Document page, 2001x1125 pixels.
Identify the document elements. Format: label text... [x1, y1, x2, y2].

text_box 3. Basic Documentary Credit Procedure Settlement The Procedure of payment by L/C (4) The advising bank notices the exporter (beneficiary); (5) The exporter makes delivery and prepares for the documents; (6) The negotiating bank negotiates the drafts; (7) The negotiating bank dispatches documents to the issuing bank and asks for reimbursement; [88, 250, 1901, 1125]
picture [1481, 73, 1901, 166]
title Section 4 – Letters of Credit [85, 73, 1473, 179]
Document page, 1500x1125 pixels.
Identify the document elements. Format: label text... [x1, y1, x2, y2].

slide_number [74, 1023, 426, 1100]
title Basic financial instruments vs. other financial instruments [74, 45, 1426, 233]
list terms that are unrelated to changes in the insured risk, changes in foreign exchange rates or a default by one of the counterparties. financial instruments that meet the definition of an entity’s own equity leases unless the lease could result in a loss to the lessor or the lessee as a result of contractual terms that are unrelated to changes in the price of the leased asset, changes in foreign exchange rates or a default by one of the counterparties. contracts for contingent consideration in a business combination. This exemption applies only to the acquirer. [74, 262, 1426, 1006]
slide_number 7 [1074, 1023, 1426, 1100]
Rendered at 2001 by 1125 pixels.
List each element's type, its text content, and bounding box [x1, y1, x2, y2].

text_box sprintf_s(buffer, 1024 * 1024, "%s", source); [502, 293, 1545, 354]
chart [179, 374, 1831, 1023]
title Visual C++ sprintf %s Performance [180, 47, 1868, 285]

▶ [WHAT TO PRODUCE]:
Copy out the whole listing, exactly as written.

▶ [SOLUTION TO THIS EXERCISE]:
Document page, 2001x1125 pixels.
Identify the document elements. Format: label text... [x1, y1, x2, y2].

text_box 3. Basic Documentary Credit Procedure Settlement The Procedure of payment by L/C (4) The advising bank notices the exporter (beneficiary); (5) The exporter makes delivery and prepares for the documents; (6) The negotiating bank negotiates the drafts; (7) The negotiating bank dispatches documents to the issuing bank and asks for reimbursement; [88, 250, 1901, 1125]
picture [1481, 73, 1901, 166]
title Section 4 – Letters of Credit [85, 73, 1473, 179]
Document page, 1500x1125 pixels.
Identify the document elements. Format: label text... [x1, y1, x2, y2].

slide_number [74, 1023, 426, 1100]
title Basic financial instruments vs. other financial instruments [74, 45, 1426, 233]
list terms that are unrelated to changes in the insured risk, changes in foreign exchange rates or a default by one of the counterparties. financial instruments that meet the definition of an entity’s own equity leases unless the lease could result in a loss to the lessor or the lessee as a result of contractual terms that are unrelated to changes in the price of the leased asset, changes in foreign exchange rates or a default by one of the counterparties. contracts for contingent consideration in a business combination. This exemption applies only to the acquirer. [74, 262, 1426, 1006]
slide_number 7 [1074, 1023, 1426, 1100]
Rendered at 2001 by 1125 pixels.
List each element's type, its text content, and bounding box [x1, y1, x2, y2].

text_box sprintf_s(buffer, 1024 * 1024, "%s", source); [502, 293, 1545, 354]
chart [179, 374, 1831, 1023]
title Visual C++ sprintf %s Performance [180, 47, 1868, 285]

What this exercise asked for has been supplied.